** PAGE TEXT **
☆ ☆ ☆ ☆ ☆ ☆ ☆

= Ceretic Guletic =

Possible 5th-century Brittonic king

Ceretic Guletic of Alt Clut was a king of Alt Clut, associated with Dumbarton Castle in the 5th century. He has been identified with Coroticus, a Brittonic warrior addressed in a letter by Saint Patrick.

== Portrayal by Patrick ==
Of Patrick's two surviving letters, one is addressed to the warband of this Coroticus. Bemoaning the capture and enslavement of newly Christianised Irish and their sale to non-Christians, Patrick includes the imprecation:
Soldiers whom I no longer call my fellow citizens, or citizens of the Roman saints, but fellow citizens of the devils, in consequence of their evil deeds; who live in death, after the hostile rite of the barbarians; associates of the Scots and Apostate Picts; desirous of glutting themselves with the blood of innocent Christians, multitudes of whom I have begotten in God and confirmed in Christ.

☆ ☆ ☆ ☆ ☆ ☆ ☆

** RECORD SET **

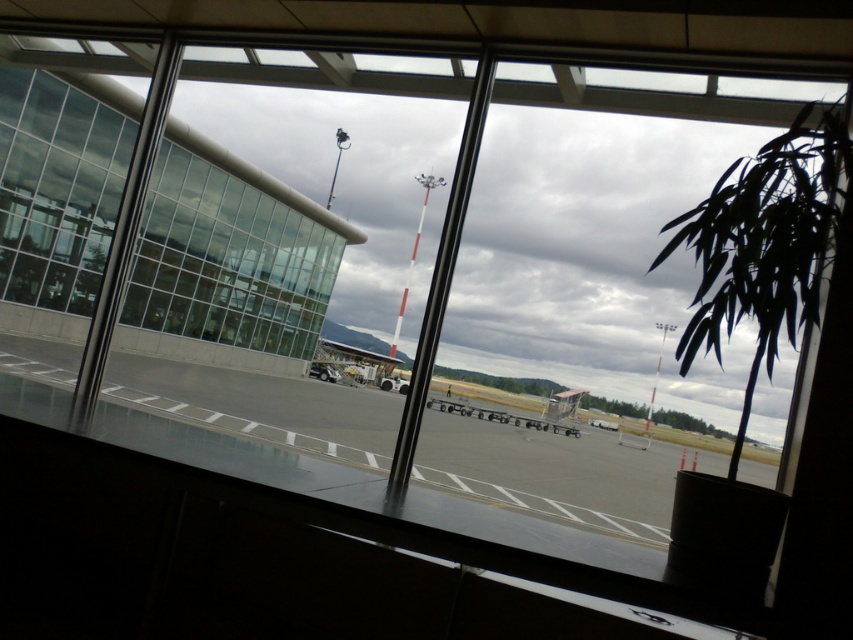
Does metallic gray airplane at center have a lesser height compared to metallic gray cart at center?

Indeed, metallic gray airplane at center has a lesser height compared to metallic gray cart at center.

Does metallic gray airplane at center have a larger size compared to metallic gray cart at center?

Incorrect, metallic gray airplane at center is not larger than metallic gray cart at center.

Is point (311, 369) positioned before point (469, 408)?

No, it is behind (469, 408).

Where is `metallic gray airplane at center`? This screenshot has height=640, width=853. metallic gray airplane at center is located at coordinates click(354, 365).

Which is more to the right, clear glass window at left or metallic gray airplane at center?

metallic gray airplane at center

Measure the distance between point (164, 310) and camera.

They are 22.94 meters apart.

What are the coordinates of `clear glass window at left` in the screenshot? It's located at (228, 262).

Who is taller, clear glass window at left or metallic gray cart at center?

clear glass window at left

Looking at this image, does clear glass window at left have a lesser width compared to metallic gray cart at center?

No.

Is point (239, 324) positioned behind point (556, 432)?

No, it is in front of (556, 432).

The width and height of the screenshot is (853, 640). Find the location of `clear glass window at left`. clear glass window at left is located at coordinates (228, 262).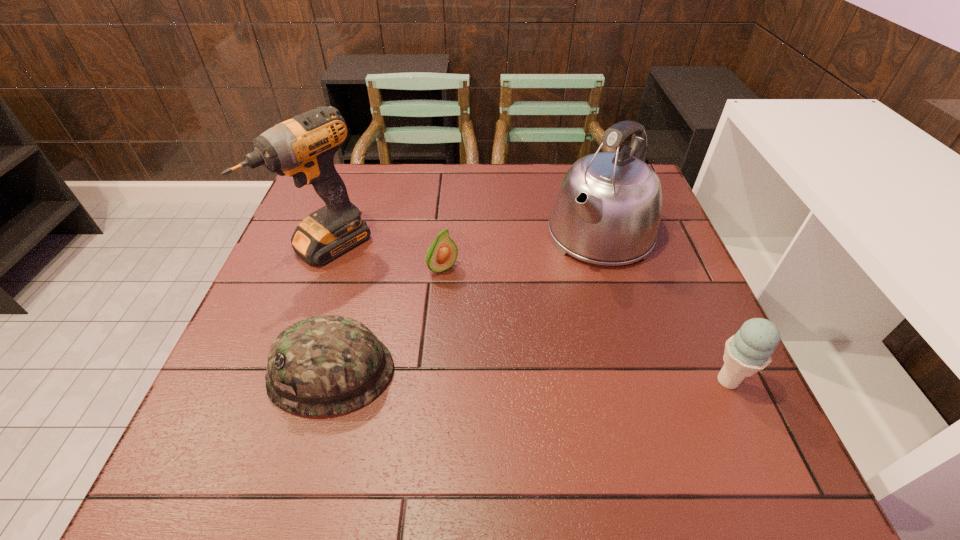
At what (x,y) coordinates should I click in order to perform the action: click on free spot located 0.050m on the cut side of the avocado. Please return your answer as a coordinate pair (x, y). The height and width of the screenshot is (540, 960). Looking at the image, I should click on 464,289.

The width and height of the screenshot is (960, 540). What are the coordinates of `free point located on the cut side of the avocado` in the screenshot? It's located at (471, 296).

In order to click on vacant space located on the cut side of the avocado in this screenshot , I will do `click(550, 377)`.

The image size is (960, 540). Identify the location of vacant space located with the drill bit of the drill facing forward. (454, 345).

You are a GUI agent. You are given a task and a screenshot of the screen. Output one action in this format:
    pyautogui.click(x=<x>, y=<y>)
    Task: Click on the free space located 0.270m with the drill bit of the drill facing forward
    The height and width of the screenshot is (540, 960).
    Given the screenshot: What is the action you would take?
    pyautogui.click(x=430, y=327)

This screenshot has width=960, height=540. Find the location of `vacant space located with the drill bit of the drill facing forward`. vacant space located with the drill bit of the drill facing forward is located at coordinates (475, 361).

Image resolution: width=960 pixels, height=540 pixels. What are the coordinates of `object present at the far edge` in the screenshot? It's located at (607, 210).

Where is `headwear that is positioned at the near edge`? headwear that is positioned at the near edge is located at coordinates (326, 365).

Where is `ice cream present at the near edge`? This screenshot has height=540, width=960. ice cream present at the near edge is located at coordinates (748, 351).

What are the coordinates of `headwear that is positioned at the left edge` in the screenshot? It's located at (326, 365).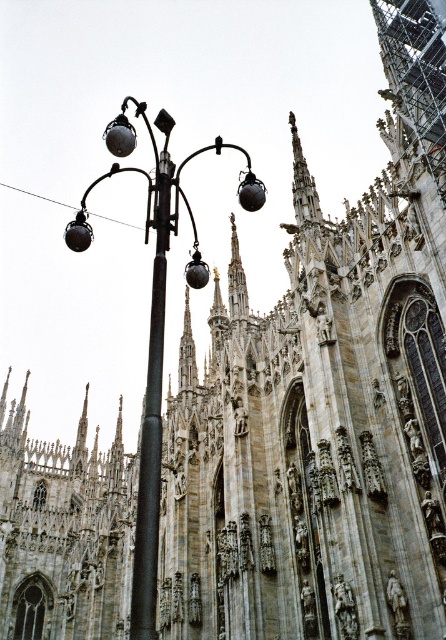
You are standing in front of the cathedral and want to take a photo of the black metal pole at center. To avoid blocking the view, you need to move to the right side of the matte black street light at left. Is this possible given their positions?

The matte black street light at left is positioned on the left side of black metal pole at center. Moving to the right side of the matte black street light at left would place you to the right of the black metal pole at center, which might still block the view. Alternatively, moving behind the matte black street light at left could provide a clearer view of the black metal pole at center.

You are standing in front of the cathedral and want to take a photo of the black metal pole at center without the matte black street light at left blocking it. How should you position yourself?

Move to the right side of the matte black street light at left so that the black metal pole at center comes into view without obstruction from the street light.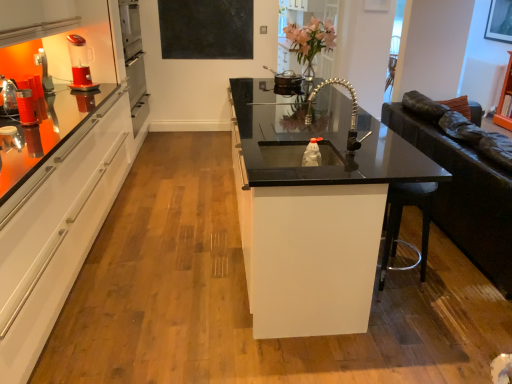
Looking at this image, what is the approximate width of black glass countertop at center?

The width of black glass countertop at center is 95.79 centimeters.

This screenshot has width=512, height=384. What do you see at coordinates (26, 107) in the screenshot?
I see `matte plastic cup at left, which ranks as the 2th appliance in top-to-bottom order` at bounding box center [26, 107].

What do you see at coordinates (80, 64) in the screenshot? I see `red plastic blender at upper left` at bounding box center [80, 64].

Identify the location of black matte board at upper center. (206, 29).

Image resolution: width=512 pixels, height=384 pixels. Describe the element at coordinates (500, 21) in the screenshot. I see `matte black picture frame at upper right` at that location.

Where is `black glass countertop at center`? The width and height of the screenshot is (512, 384). black glass countertop at center is located at coordinates (312, 207).

Does black matte board at upper center lie behind matte black picture frame at upper right?

No, black matte board at upper center is in front of matte black picture frame at upper right.

Which of these two, black matte board at upper center or matte black picture frame at upper right, is smaller?

Smaller between the two is matte black picture frame at upper right.

Is point (252, 44) positioned before point (493, 6)?

No, (252, 44) is further to viewer.

Can you confirm if black matte board at upper center is wider than matte black picture frame at upper right?

Yes.

Is pink glass vase at upper center placed right next to red plastic blender at upper left?

No.

Does pink glass vase at upper center appear on the left side of red plastic blender at upper left?

In fact, pink glass vase at upper center is to the right of red plastic blender at upper left.

Is pink glass vase at upper center shorter than red plastic blender at upper left?

In fact, pink glass vase at upper center may be taller than red plastic blender at upper left.

Is red plastic blender at upper left at the left side of matte plastic cup at left, arranged as the second appliance when viewed from the right?

Indeed, red plastic blender at upper left is positioned on the left side of matte plastic cup at left, arranged as the second appliance when viewed from the right.

Is red plastic blender at upper left looking in the opposite direction of matte plastic cup at left, arranged as the second appliance when viewed from the right?

red plastic blender at upper left does not have its back to matte plastic cup at left, arranged as the second appliance when viewed from the right.

Is red plastic blender at upper left positioned before matte plastic cup at left, the 2th appliance from the back?

No, red plastic blender at upper left is further to the viewer.

Can matte plastic cup at left, arranged as the second appliance when viewed from the right, be found inside red plastic blender at upper left?

Definitely not — matte plastic cup at left, arranged as the second appliance when viewed from the right, is not inside red plastic blender at upper left.

Can metallic silver pot at upper center, the first appliance in the right-to-left sequence, be found inside black matte board at upper center?

No, black matte board at upper center does not contain metallic silver pot at upper center, the first appliance in the right-to-left sequence.

Is point (191, 22) farther from camera compared to point (288, 89)?

Yes, point (191, 22) is farther from viewer.

From a real-world perspective, which is physically above, black matte board at upper center or metallic silver pot at upper center, the first appliance in the right-to-left sequence?

In real-world perspective, black matte board at upper center is above.

Is red plastic blender at upper left at the back of matte black picture frame at upper right?

matte black picture frame at upper right does not have its back to red plastic blender at upper left.

Based on the photo, is matte black picture frame at upper right next to red plastic blender at upper left?

There is a gap between matte black picture frame at upper right and red plastic blender at upper left.

In the scene shown: From a real-world perspective, is matte black picture frame at upper right under red plastic blender at upper left?

Incorrect, from a real-world perspective, matte black picture frame at upper right is higher than red plastic blender at upper left.

From the image's perspective, is matte black picture frame at upper right above red plastic blender at upper left?

Indeed, from the image's perspective, matte black picture frame at upper right is shown above red plastic blender at upper left.

Between pink glass vase at upper center and matte plastic cup at left, the 2th appliance from the back, which one has larger size?

pink glass vase at upper center is bigger.

Is pink glass vase at upper center touching matte plastic cup at left, arranged as the second appliance when viewed from the right?

pink glass vase at upper center and matte plastic cup at left, arranged as the second appliance when viewed from the right, are not in contact.

Locate an element on the screen. This screenshot has width=512, height=384. appliance that is the 1st one below the pink glass vase at upper center (from a real-world perspective) is located at coordinates (26, 107).

Based on the photo, how many degrees apart are the facing directions of pink glass vase at upper center and matte plastic cup at left, which is the 1th appliance in front-to-back order?

There is a 6.45-degree angle between the facing directions of pink glass vase at upper center and matte plastic cup at left, which is the 1th appliance in front-to-back order.

Considering the positions of objects metallic silver pot at upper center, which ranks as the 1th appliance in back-to-front order, and black glass countertop at center in the image provided, who is more to the left, metallic silver pot at upper center, which ranks as the 1th appliance in back-to-front order, or black glass countertop at center?

metallic silver pot at upper center, which ranks as the 1th appliance in back-to-front order.

Is metallic silver pot at upper center, the second appliance positioned from the bottom, smaller than black glass countertop at center?

Yes, metallic silver pot at upper center, the second appliance positioned from the bottom, is smaller than black glass countertop at center.

Does point (274, 91) come closer to viewer compared to point (358, 195)?

No, it is not.

This screenshot has width=512, height=384. I want to click on countertop that is on the right side of metallic silver pot at upper center, the second appliance positioned from the bottom, so click(x=312, y=207).

Locate an element on the screen. bulletin board below the matte black picture frame at upper right (from the image's perspective) is located at coordinates (206, 29).

The height and width of the screenshot is (384, 512). I want to click on coffee machine that appears below the pink glass vase at upper center (from a real-world perspective), so click(80, 64).

Considering their positions, is black glass countertop at center positioned closer to red plastic blender at upper left than pink glass vase at upper center?

pink glass vase at upper center is positioned closer to the anchor red plastic blender at upper left.

From the image, which object appears to be farther from pink glass vase at upper center, matte black picture frame at upper right or matte plastic cup at left, arranged as the second appliance when viewed from the right?

Among the two, matte plastic cup at left, arranged as the second appliance when viewed from the right, is located further to pink glass vase at upper center.

Based on the photo, which object lies further to the anchor point matte black picture frame at upper right, metallic silver pot at upper center, the second appliance positioned from the bottom, or black glass countertop at center?

black glass countertop at center lies further to matte black picture frame at upper right than the other object.

Looking at the image, which one is located further to matte black picture frame at upper right, red plastic blender at upper left or matte plastic cup at left, the 2th appliance from the back?

The object further to matte black picture frame at upper right is matte plastic cup at left, the 2th appliance from the back.

Considering their positions, is metallic silver pot at upper center, the second appliance positioned from the bottom, positioned further to pink glass vase at upper center than red plastic blender at upper left?

red plastic blender at upper left is positioned further to the anchor pink glass vase at upper center.

Which object lies nearer to the anchor point black matte board at upper center, black glass countertop at center or pink glass vase at upper center?

pink glass vase at upper center is closer to black matte board at upper center.

Which object lies nearer to the anchor point matte plastic cup at left, which is the 1th appliance in front-to-back order, metallic silver pot at upper center, the first appliance in the right-to-left sequence, or red plastic blender at upper left?

red plastic blender at upper left lies closer to matte plastic cup at left, which is the 1th appliance in front-to-back order, than the other object.

Looking at the image, which one is located further to pink glass vase at upper center, matte black picture frame at upper right or black matte board at upper center?

matte black picture frame at upper right.

Find the location of a particular element. This screenshot has height=384, width=512. flower positioned between metallic silver pot at upper center, which ranks as the 1th appliance in back-to-front order, and black matte board at upper center from near to far is located at coordinates (310, 39).

You are a GUI agent. You are given a task and a screenshot of the screen. Output one action in this format:
    pyautogui.click(x=<x>, y=<y>)
    Task: Click on the appliance between matte plastic cup at left, the 2th appliance from the back, and black glass countertop at center, in the horizontal direction
    The height and width of the screenshot is (384, 512).
    Given the screenshot: What is the action you would take?
    pyautogui.click(x=286, y=82)

Where is `countertop located between red plastic blender at upper left and pink glass vase at upper center in the left-right direction`? countertop located between red plastic blender at upper left and pink glass vase at upper center in the left-right direction is located at coordinates (312, 207).

Identify the location of countertop between black matte board at upper center and matte black picture frame at upper right. (312, 207).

☆ ☆ ☆ ☆ ☆ ☆ ☆

** WHAT YOU HAVE TO DO **
In the text on Ceretic Guletic above the listing, who wrote the letter addressed to Coroticus?

** WRITTEN SOLUTION **
Saint Patrick